[Exercise data]

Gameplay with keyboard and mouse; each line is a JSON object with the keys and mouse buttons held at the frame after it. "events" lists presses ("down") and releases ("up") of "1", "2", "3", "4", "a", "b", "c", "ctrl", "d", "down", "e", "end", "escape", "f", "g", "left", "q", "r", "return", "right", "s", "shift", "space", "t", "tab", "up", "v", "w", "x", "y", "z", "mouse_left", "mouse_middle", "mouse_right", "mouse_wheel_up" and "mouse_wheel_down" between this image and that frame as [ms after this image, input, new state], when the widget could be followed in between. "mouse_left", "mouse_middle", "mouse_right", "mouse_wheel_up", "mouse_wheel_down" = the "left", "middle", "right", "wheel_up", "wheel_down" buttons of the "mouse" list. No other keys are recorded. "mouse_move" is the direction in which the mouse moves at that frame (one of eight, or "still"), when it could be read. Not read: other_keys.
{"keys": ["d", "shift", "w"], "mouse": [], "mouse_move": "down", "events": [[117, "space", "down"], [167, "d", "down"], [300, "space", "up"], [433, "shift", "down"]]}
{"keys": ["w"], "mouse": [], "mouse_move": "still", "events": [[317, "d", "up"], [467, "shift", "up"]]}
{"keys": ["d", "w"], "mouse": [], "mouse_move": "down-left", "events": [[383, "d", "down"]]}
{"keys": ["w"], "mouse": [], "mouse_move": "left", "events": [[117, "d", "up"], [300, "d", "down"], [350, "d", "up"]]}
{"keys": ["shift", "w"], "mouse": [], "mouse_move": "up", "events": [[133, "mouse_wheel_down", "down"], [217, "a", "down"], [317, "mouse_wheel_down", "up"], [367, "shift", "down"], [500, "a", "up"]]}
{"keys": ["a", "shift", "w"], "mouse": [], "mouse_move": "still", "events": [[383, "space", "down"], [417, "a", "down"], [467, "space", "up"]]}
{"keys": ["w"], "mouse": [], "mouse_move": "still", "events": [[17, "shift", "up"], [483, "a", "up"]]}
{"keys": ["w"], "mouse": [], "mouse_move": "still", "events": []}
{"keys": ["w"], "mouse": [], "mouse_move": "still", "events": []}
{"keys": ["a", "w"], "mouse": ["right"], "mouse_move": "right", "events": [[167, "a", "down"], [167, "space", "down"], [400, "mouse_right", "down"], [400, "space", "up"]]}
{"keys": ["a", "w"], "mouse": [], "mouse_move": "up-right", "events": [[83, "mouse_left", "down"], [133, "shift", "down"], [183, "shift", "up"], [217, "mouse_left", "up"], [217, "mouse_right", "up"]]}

[/Exercise data]

= Problem statement =
In the material above, tally each line where "right" appears, and respond with only the tally.

= Your response =
3